Of course they will do it. Three right-wing Justices in one single presidential term? Plenty of presidents have gotten two or three over two terms. FDR got eight in six years… and gosh, d’ya think it had an effect on history?
Three in one term is ridiculous, and a full-scream nightmare turn during this gruesome administration.
Of course McConnell and the GOP will leap on this preposterously historic opportunity — combined with the 200-plus new federal judges they have stuffed into the lower courts — to lock in wealth protection and the white supremacist voting structure for at least another generation.
“Control the coinage and the courts,” counseled old Jacob Broom. “Let the rabble have the rest.”
Mitt Romney, Chuck Grassley, Lisa Murkowski and Susan Collins — four GOP senators who have piped up about the upcoming nomination brawl in the last 24 hours — will not be able to stand in the way of this tornado. One of them will buckle, and that will be that. Just this morning, Romney’s office already walked back his earlier commitment not to vote for a nominee until after inauguration.
I strongly suspect the placement of a new Justice won’t happen before the election — too tight, too fraught, and that four might hold — but I am grimly certain we will be swearing in a new Justice by bleak February.
I say this with love: If you doubt it, if you have hope for a different outcome, you have not been paying sufficient attention, or you’re letting your heart do the talking in your head.
This is about power: Raw, unmistakable power.
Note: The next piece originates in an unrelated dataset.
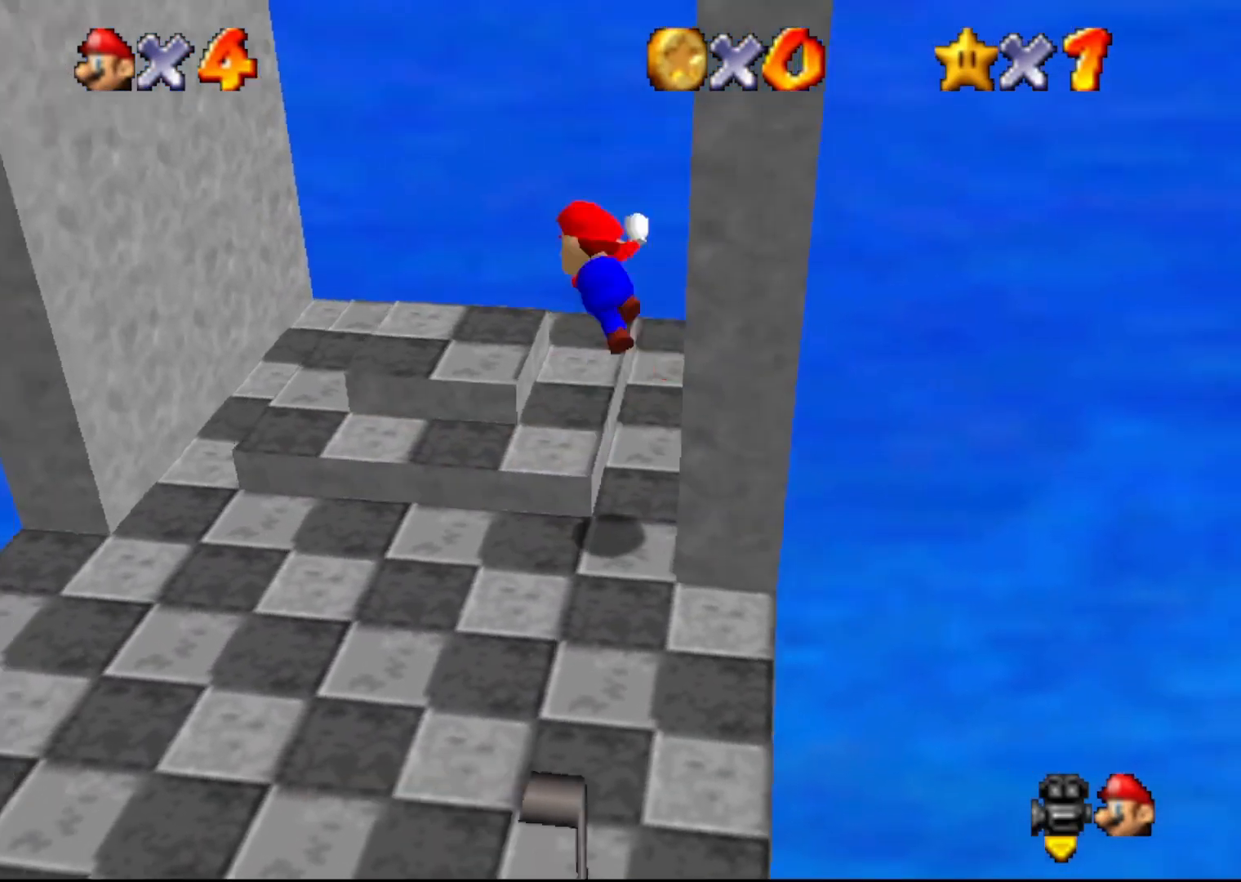
{"buttons": [], "left_stick": "up", "events": [[183, "left_stick", "up-left"], [417, "A", "up"], [417, "left_stick", "up"]]}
This is the Republican Party grasping with both hands the last bulwark it has to defend its eroding standing against the rushing tide of history. This is Mitch McConnell fulfilling his destiny; though he may be despised by tens and tens of millions, all the Right People in all the Right Rooms will sing his name to sainthood, and that is all he cares about.
They will do this, because they can, full stop.
Parting thought: Anyone who needs a refresher course on the profound fragility of our democracy need only look at how very much depended on the health of one extraordinary individual from Brooklyn.
Democracy just got harder, again. Stout hearts.